Following along with our recent warning to help manage expectations for anyone interested in working with us, we’re also going to re-iterate today our policy on posting sample essays.
Our policy is that we don’t do it.
This LinkedIn post by one of our favorite bschool professors anywhere, Adam Grant at Wharton, explains why. He covers a phenomena called “kleptomnesia” where people unconsciously “steal” ideas from others – and don’t even realize it .
We know that YOU would never intentionally plagiarize another person’s work.
However, if we were to post some other BSer’s essay and hold it up as “good” then we just know the temptation would be too great not to try and mimic it. You would of course write it in your own words, with your own life circumstances or career goals or whatever inserted in place of the details that the original author included.
The thing is, though, intrepid Brave Supplicant, that when we see a “good” essay – especially if it’s for one of those very tricky and very personal questions like Stanford essay 1, “What matters most to you and why?” – then the REASON it’s good is almost always due to execution.
There’s no such thing as a template for writing essays*.
A long time ago there was all this brouhaha in the MBA admissions media over some candidate who made it into Stanford by writing about a tortilla in her “matters most” essay. Derrick Bolton (GSB admissions director) was asked about it in interviews, and they explicitly referenced it on their admissions website with a warning on how not to do things.
Today’s Stanford website warning is even more explicit:
Your application is strongest when your genuine voice remains intact. Let me provide a specific example.
Available for purchase online are “successful” essays purportedly written by prior Stanford admits. It would be unfortunate if you were to follow blindly those examples. Some were not strong in the first place; we admitted candidates despite, not because, of their essays in those cases. In addition, what “worked” for one applicant may not “work” for you — and you actually can do yourself a disservice when you try to force your own experiences and insights into someone else’s framework.
Yeah, it’s gotta suck mightily that the service selling those “sample” essays was started by a GSB alum. Some HBS students started a similar service awhile back, too – using their FIELD project funding no less – but it seems that business idea petered out as we can’t find them on the web anymore (and no we won’t link to such sites sorry).
We most frequently get the request for a “sample” essay from a client who’s gotten a couple rounds of feedback from us, either on essays or on the preliminary steps of the App Accelerators through the Complete Essay Package, where we keep saying, “No, this is off target” and “This type of content won’t help you” – and they get exasperated and ask “What do you want from me??” and request us to direct them to examples of how to do it.
But the essays that stand out the most are ones that are – you guessed it – authentic.
You’re probably tired of hearing that. And maybe you don’t know what it means to write an “authentic” essay.
What we can tell you is that it will likely require many drafts and many rounds of revision – many more than you would expect. Especially if we’re talking the “matters most” essay.
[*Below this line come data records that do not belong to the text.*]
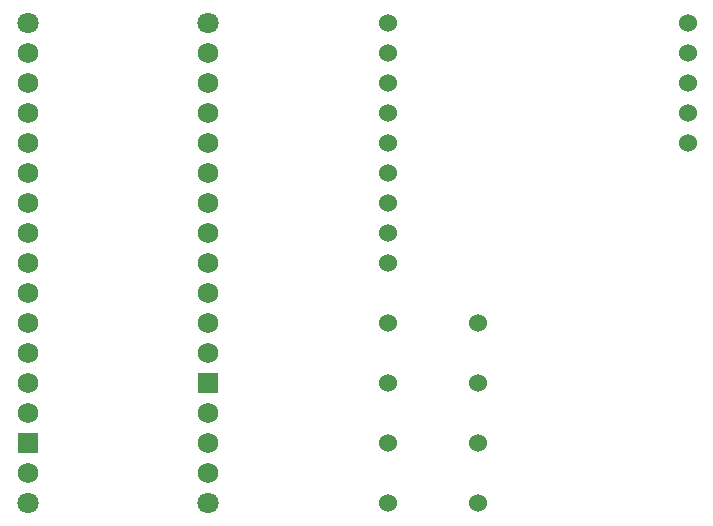
<source format=gbr>
%TF.GenerationSoftware,KiCad,Pcbnew,8.0.3-8.0.3-0~ubuntu22.04.1*%
%TF.CreationDate,2024-06-18T21:29:02-04:00*%
%TF.ProjectId,arduino-nano-esp32,61726475-696e-46f2-9d6e-616e6f2d6573,rev?*%
%TF.SameCoordinates,Original*%
%TF.FileFunction,Soldermask,Bot*%
%TF.FilePolarity,Negative*%
%FSLAX46Y46*%
G04 Gerber Fmt 4.6, Leading zero omitted, Abs format (unit mm)*
G04 Created by KiCad (PCBNEW 8.0.3-8.0.3-0~ubuntu22.04.1) date 2024-06-18 21:29:02*
%MOMM*%
%LPD*%
G01*
G04 APERTURE LIST*
%ADD10C,1.800000*%
%ADD11C,1.727200*%
%ADD12R,1.727200X1.727200*%
%ADD13C,1.524000*%
G04 APERTURE END LIST*
D10*
%TO.C,A1*%
X116840000Y-73660000D03*
X101600000Y-114300000D03*
X101600000Y-73660000D03*
X116840000Y-114300000D03*
D11*
X101600000Y-78740000D03*
X101600000Y-104140000D03*
X101600000Y-83820000D03*
X101600000Y-86360000D03*
X101600000Y-88900000D03*
X101600000Y-91440000D03*
X101600000Y-93980000D03*
X101600000Y-96520000D03*
X101600000Y-99060000D03*
X101600000Y-101600000D03*
X101600000Y-81280000D03*
X101600000Y-106680000D03*
X116840000Y-109220000D03*
X116840000Y-111760000D03*
X116840000Y-101600000D03*
X116840000Y-99060000D03*
X116840000Y-96520000D03*
X116840000Y-93980000D03*
X116840000Y-91440000D03*
X116840000Y-88900000D03*
X116840000Y-86360000D03*
X116840000Y-83820000D03*
X116840000Y-81280000D03*
X116840000Y-78740000D03*
X116840000Y-76200000D03*
X101600000Y-76200000D03*
D12*
X116840000Y-104140000D03*
X101600000Y-109220000D03*
D11*
X116840000Y-106680000D03*
X101600000Y-111760000D03*
%TD*%
D13*
%TO.C,REF\u002A\u002A*%
X132080000Y-104140000D03*
X132080000Y-99060000D03*
X139700000Y-104140000D03*
X139700000Y-99060000D03*
%TD*%
%TO.C,REF\u002A\u002A*%
X132080000Y-114300000D03*
X132080000Y-109220000D03*
X139700000Y-114300000D03*
X139700000Y-109220000D03*
%TD*%
%TO.C,REF\u002A\u002A*%
X132080000Y-93980000D03*
X132080000Y-91440000D03*
X132080000Y-88900000D03*
X132080000Y-86360000D03*
X132080000Y-83820000D03*
X132080000Y-81280000D03*
X132080000Y-78740000D03*
X132080000Y-76200000D03*
X132080000Y-73660000D03*
X157480000Y-83820000D03*
X157480000Y-81280000D03*
X157480000Y-78740000D03*
X157480000Y-76200000D03*
X157480000Y-73660000D03*
%TD*%
M02*

</source>
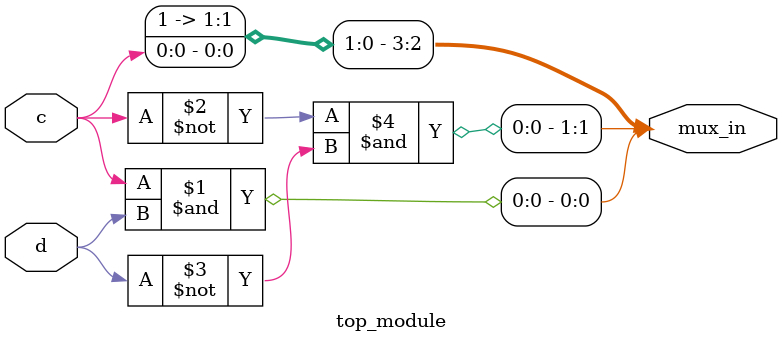
<source format=sv>
module top_module (
    input c,
    input d,
    output [3:0] mux_in
);

    // Define mux inputs based on the Karnaugh map
    assign mux_in[0] = c & d;  // 1 for (c,d) = 11
    assign mux_in[1] = ~c & ~d; // 1 for (c,d) = 00
    assign mux_in[2] = c;      // 1 for (c,d) = 10, 11
    assign mux_in[3] = 1'b1;   // always 1

endmodule

</source>
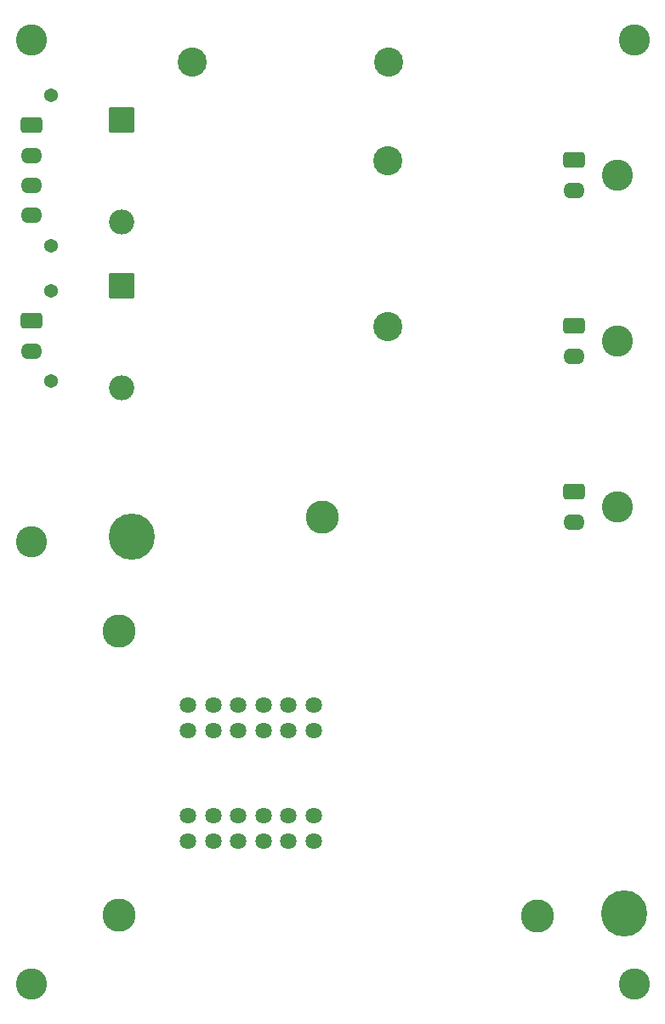
<source format=gbs>
G04 #@! TF.GenerationSoftware,KiCad,Pcbnew,(6.0.7)*
G04 #@! TF.CreationDate,2023-02-11T16:50:08-06:00*
G04 #@! TF.ProjectId,ContactorDriver,436f6e74-6163-4746-9f72-447269766572,rev?*
G04 #@! TF.SameCoordinates,Original*
G04 #@! TF.FileFunction,Soldermask,Bot*
G04 #@! TF.FilePolarity,Negative*
%FSLAX46Y46*%
G04 Gerber Fmt 4.6, Leading zero omitted, Abs format (unit mm)*
G04 Created by KiCad (PCBNEW (6.0.7)) date 2023-02-11 16:50:08*
%MOMM*%
%LPD*%
G01*
G04 APERTURE LIST*
G04 Aperture macros list*
%AMRoundRect*
0 Rectangle with rounded corners*
0 $1 Rounding radius*
0 $2 $3 $4 $5 $6 $7 $8 $9 X,Y pos of 4 corners*
0 Add a 4 corners polygon primitive as box body*
4,1,4,$2,$3,$4,$5,$6,$7,$8,$9,$2,$3,0*
0 Add four circle primitives for the rounded corners*
1,1,$1+$1,$2,$3*
1,1,$1+$1,$4,$5*
1,1,$1+$1,$6,$7*
1,1,$1+$1,$8,$9*
0 Add four rect primitives between the rounded corners*
20,1,$1+$1,$2,$3,$4,$5,0*
20,1,$1+$1,$4,$5,$6,$7,0*
20,1,$1+$1,$6,$7,$8,$9,0*
20,1,$1+$1,$8,$9,$2,$3,0*%
G04 Aperture macros list end*
%ADD10RoundRect,0.051000X-1.200000X1.200000X-1.200000X-1.200000X1.200000X-1.200000X1.200000X1.200000X0*%
%ADD11O,2.502000X2.502000*%
%ADD12C,3.102000*%
%ADD13C,1.372000*%
%ADD14RoundRect,0.301001X-0.759999X0.499999X-0.759999X-0.499999X0.759999X-0.499999X0.759999X0.499999X0*%
%ADD15O,2.122000X1.602000*%
%ADD16C,2.902000*%
%ADD17C,3.302400*%
%ADD18C,1.630064*%
%ADD19C,4.602880*%
%ADD20C,3.302000*%
G04 APERTURE END LIST*
D10*
X176000000Y-79000000D03*
D11*
X176000000Y-89160000D03*
D10*
X176000000Y-95500000D03*
D11*
X176000000Y-105660000D03*
D12*
X227000000Y-165000000D03*
X227000000Y-71000000D03*
D13*
X168960000Y-76500000D03*
X168960000Y-91500000D03*
D14*
X167000000Y-79500000D03*
D15*
X167000000Y-82500000D03*
X167000000Y-85500000D03*
X167000000Y-88500000D03*
D12*
X225320000Y-101000000D03*
D14*
X221000000Y-99500000D03*
D15*
X221000000Y-102500000D03*
D13*
X168960000Y-96000000D03*
X168960000Y-105000000D03*
D14*
X167000000Y-99000000D03*
D15*
X167000000Y-102000000D03*
D16*
X202500000Y-83025000D03*
X183000000Y-73250000D03*
X202600000Y-73250000D03*
X202500000Y-99525000D03*
D17*
X175738439Y-158099973D03*
X175738439Y-129900029D03*
D18*
X195088413Y-137250027D03*
X192588418Y-137250027D03*
X190088423Y-137250027D03*
X187588428Y-137250027D03*
X185088433Y-137250027D03*
X182588438Y-137250027D03*
X195088413Y-139750022D03*
X192588418Y-139750022D03*
X190088423Y-139750022D03*
X187588428Y-139750022D03*
X185088433Y-139750022D03*
X182588438Y-139750022D03*
X195088413Y-148250030D03*
X192588418Y-148250030D03*
X190088423Y-148250030D03*
X187588428Y-148250030D03*
X185088433Y-148250030D03*
X182588438Y-148250030D03*
X195088413Y-150750025D03*
X192588418Y-150750025D03*
X190088423Y-150750025D03*
X187588428Y-150750025D03*
X185088433Y-150750025D03*
X182588438Y-150750025D03*
D19*
X226000000Y-158000000D03*
D12*
X167000000Y-165000000D03*
X225320000Y-117500000D03*
D14*
X221000000Y-116000000D03*
D15*
X221000000Y-119000000D03*
D12*
X225320000Y-84500000D03*
D14*
X221000000Y-83000000D03*
D15*
X221000000Y-86000000D03*
D12*
X167000000Y-71000000D03*
X167000000Y-121000000D03*
D20*
X217400000Y-158200000D03*
X196000000Y-118500000D03*
D19*
X177000000Y-120500000D03*
M02*

</source>
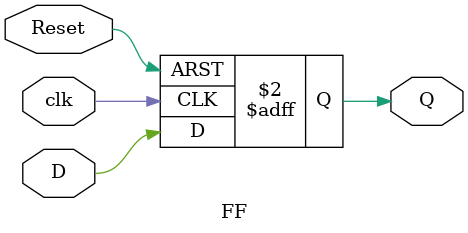
<source format=sv>
module LFSR (Clock, Reset, Q);
input Clock, Reset;
output [9:1]Q;
wire P;

assign P = Q[5] ^~ Q[9];
FF one (Q[1], P, Reset, Clock);
FF two (Q[2], Q[1], Reset, Clock);
FF three (Q[3], Q[2], Reset, Clock);
FF four (Q[4], Q[3], Reset, Clock);
FF five (Q[5], Q[4], Reset, Clock);
FF six (Q[6], Q[5], Reset, Clock);
FF seven (Q[7], Q[6], Reset, Clock);
FF eight (Q[8], Q[7], Reset, Clock);
FF nine (Q[9], Q[8], Reset, Clock);

endmodule

module FF (Q, D, Reset, clk);
output Q;
input D, Reset, clk;
reg Q;
always @(posedge clk or posedge Reset)
if (Reset)
Q = 0;
else
Q = D;
endmodule
</source>
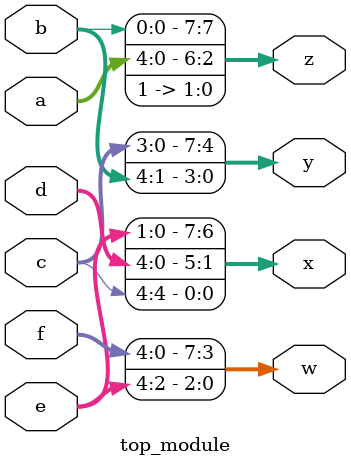
<source format=sv>
module top_module (
	input [4:0] a,
	input [4:0] b,
	input [4:0] c,
	input [4:0] d,
	input [4:0] e,
	input [4:0] f,
	output [7:0] w,
	output [7:0] x,
	output [7:0] y,
	output [7:0] z
);
	assign {w, x, y, z} = {f, e, d, c, b, a, 1'b1, 1'b1};
endmodule

</source>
The person who’s struggling with the process of writing essays so much that they throw their hands up in frustration and ask for a “sample”…. That person is on the edge of a breakthrough. This stuff ain’t easy. It requires wrestling with your material and figuring out how to articulate the things that makes you you. OF COURSE it’s going to be challenging.
And here’s a secret: The best essays are the ones that are born from that struggle.
We wish it were different. It would be wonderful to just tap a magic wand atop your head and anoint you an expert essay-writer.
But we can’t do that. Maybe someday they’ll invent a pill for it.
For now, it’s just going to require you rolling up your sleeves and getting your hands dirty in this stuff.
*While this is a true statement, we do provide guidance in several of the school essay guides about an ideal way to structure your thoughts on the page, in terms of what to open with, what should go next, etc.; the Columbia MBA essay guide in particular includes some of this for their goals essay.
levieillard says
While it was an emotional challenge to work through the Essay Decimator, it was actually harder for me to accept that there was no picture of “what good looks like” to work from.
Yet, it was worth it. My essays were authentic, and I had sweat equity ownership of my own writing.
essaysnark says
It’s so true! The process is never easy (at least, not for the first set of essays) yet we often hear people say that when they go to submit, they feel good about it because no matter how it turns out, they really communicated something important in the app.
Eaglenoodle says
The fact that essays are not evaluated in a vacuum limits the usefulness of looking at other applicants’ successful essays. Just because the transgendered paraplegic minority ex-Navy Seal non-profit startup founder got into Harvard and Stanford with a crayon drawing of his rescue beagle doesn’t mean you will.
essaysnark says
“Just because the transgendered paraplegic minority ex-Navy Seal non-profit startup founder got into Harvard and Stanford with a crayon drawing of his rescue beagle doesn’t mean you will.”
This may be the best sentence ever written on the entire Internet. Or at least this blahg.